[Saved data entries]

=== Begin Enclosure ===

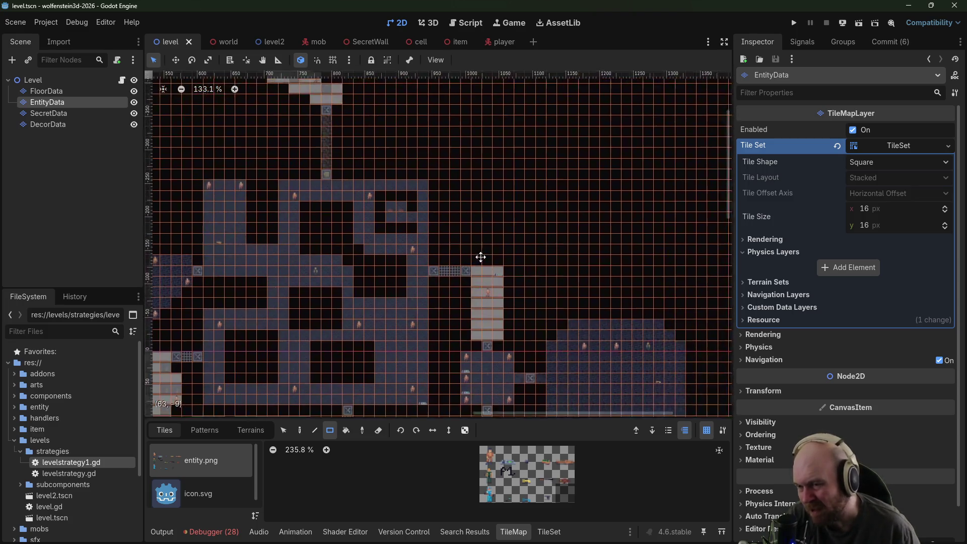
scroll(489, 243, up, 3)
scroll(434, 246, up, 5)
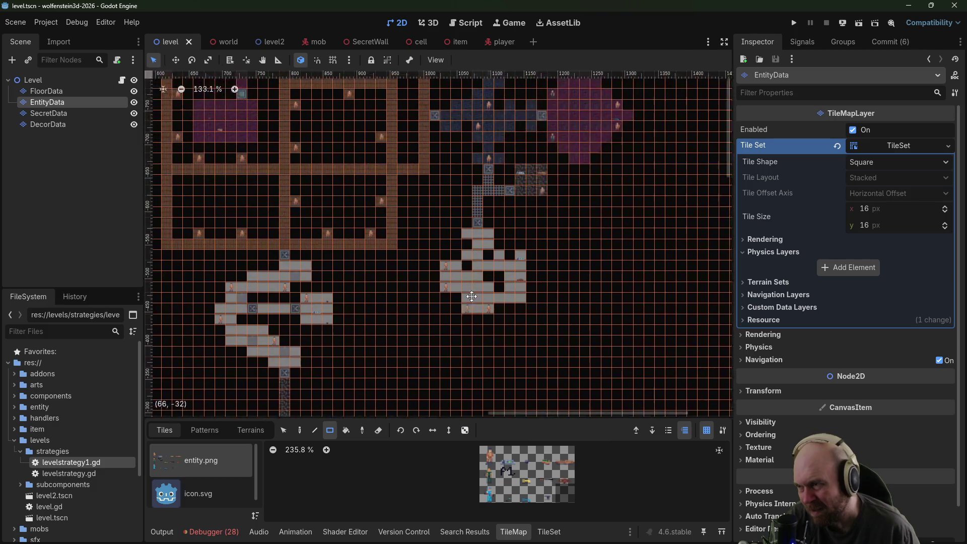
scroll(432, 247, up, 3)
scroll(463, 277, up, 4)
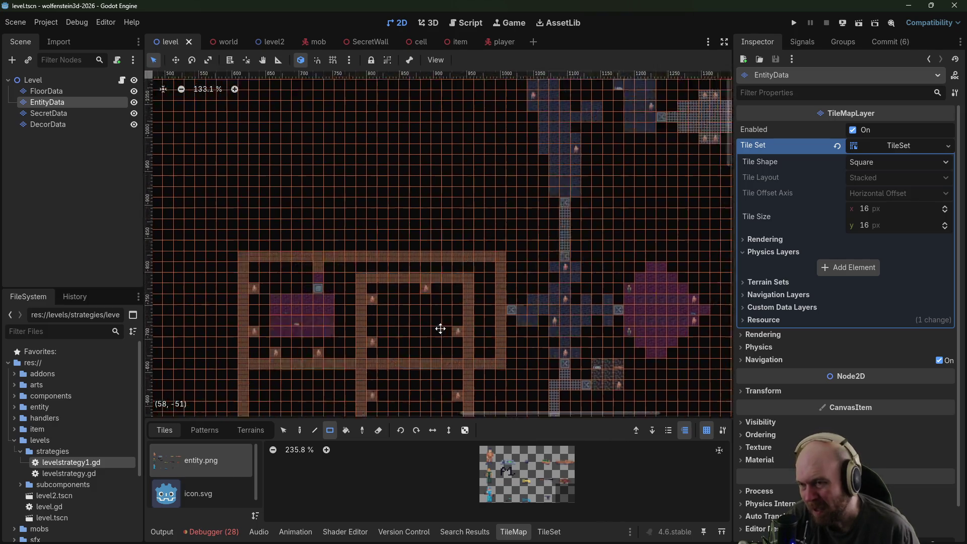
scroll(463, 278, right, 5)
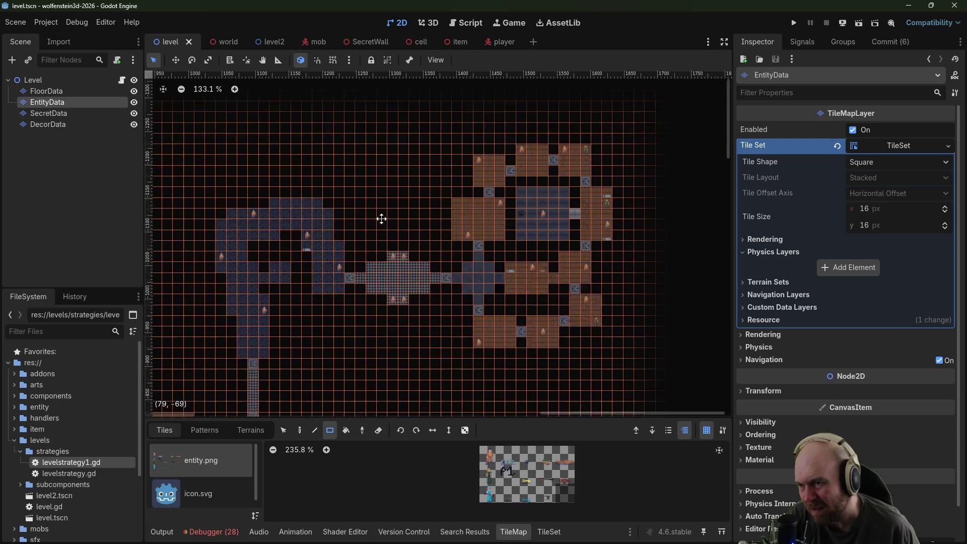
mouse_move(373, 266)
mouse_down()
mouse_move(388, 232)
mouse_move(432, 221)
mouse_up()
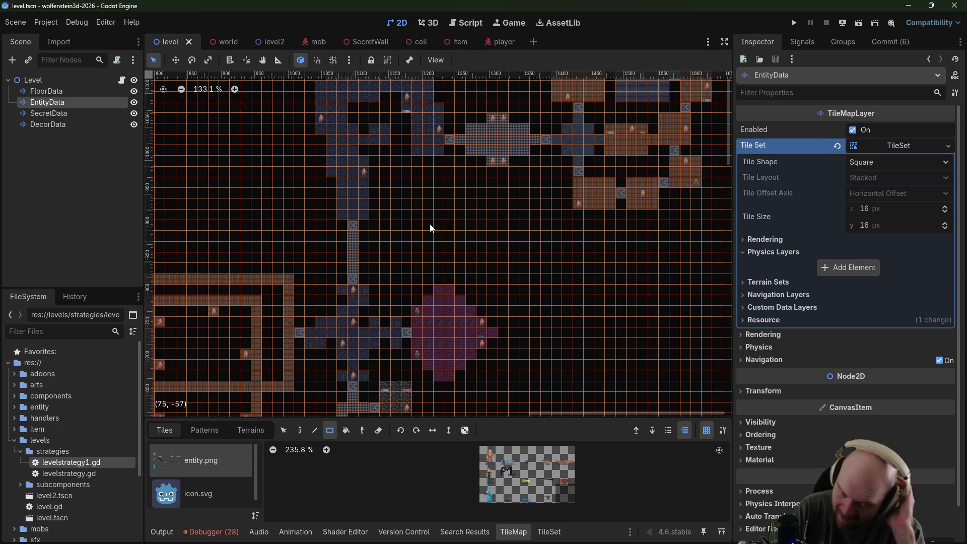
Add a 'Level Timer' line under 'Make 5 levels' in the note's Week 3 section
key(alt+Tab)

=== End Enclosure ===
=== Begin Enclosure ===

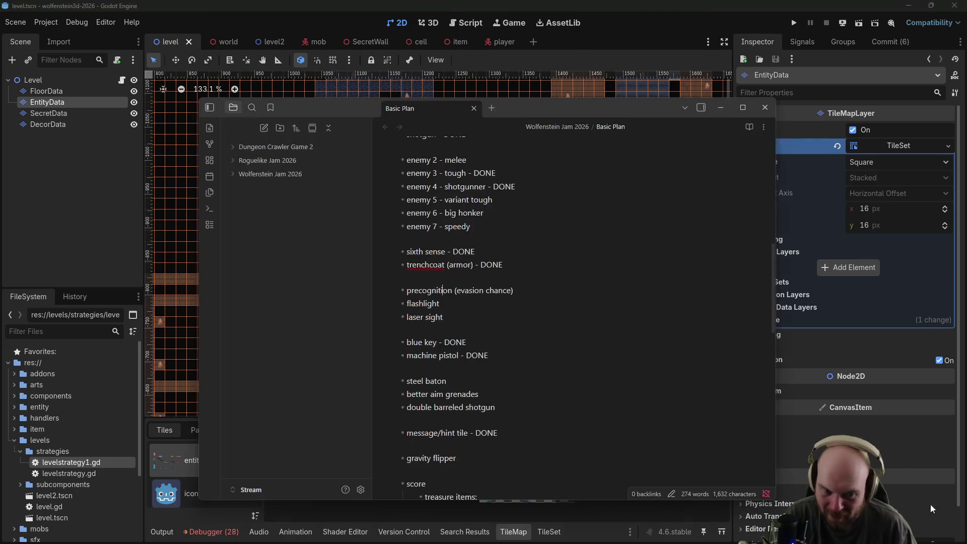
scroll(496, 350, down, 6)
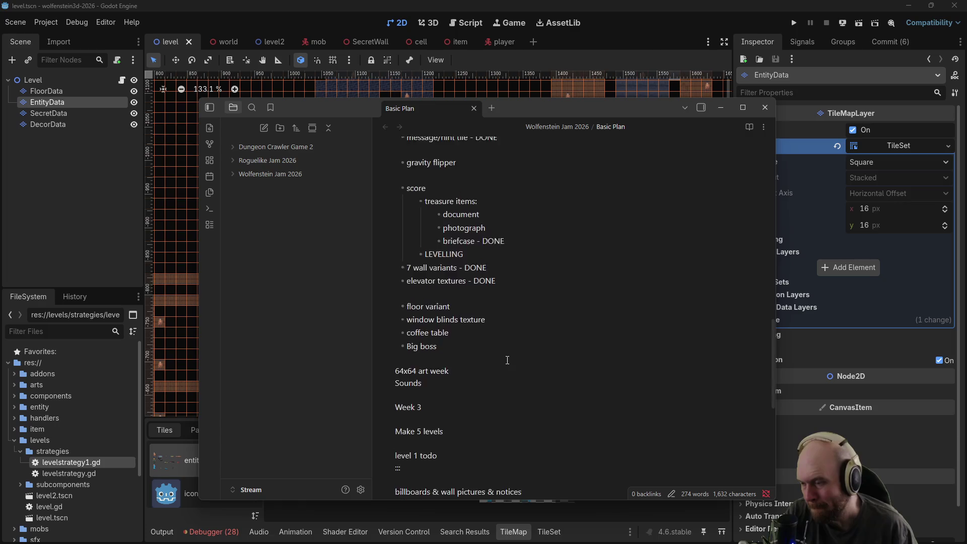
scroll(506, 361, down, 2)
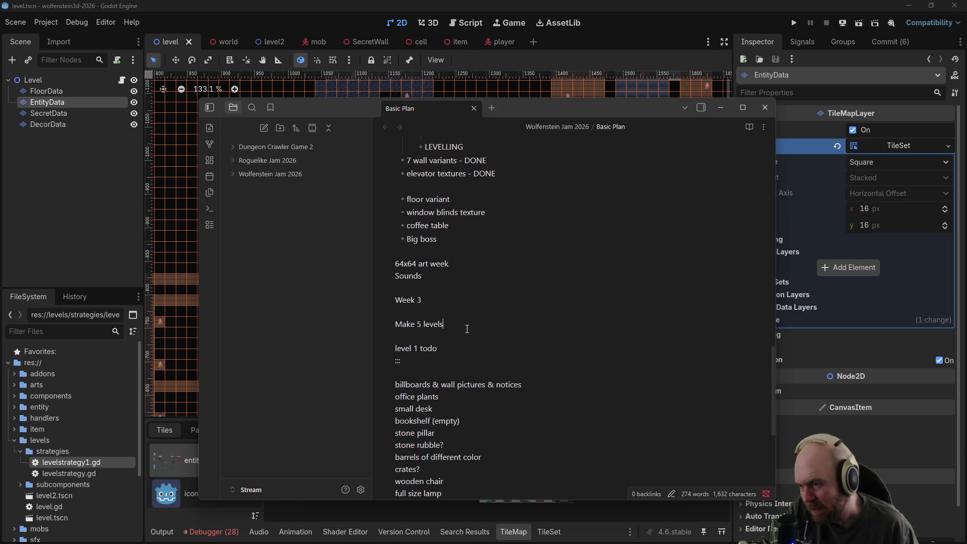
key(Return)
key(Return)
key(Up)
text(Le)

=== End Enclosure ===

→ **Task prompt**:
With the pictures omitted, copy the entries above exactly from the line containing "mouse_move(373, 266)" through the line containing "key(alt+Tab)", both lines included.

→ **Output**:
mouse_move(373, 266)
mouse_down()
mouse_move(388, 232)
mouse_move(432, 221)
mouse_up()
Add a 'Level Timer' line under 'Make 5 levels' in the note's Week 3 section
key(alt+Tab)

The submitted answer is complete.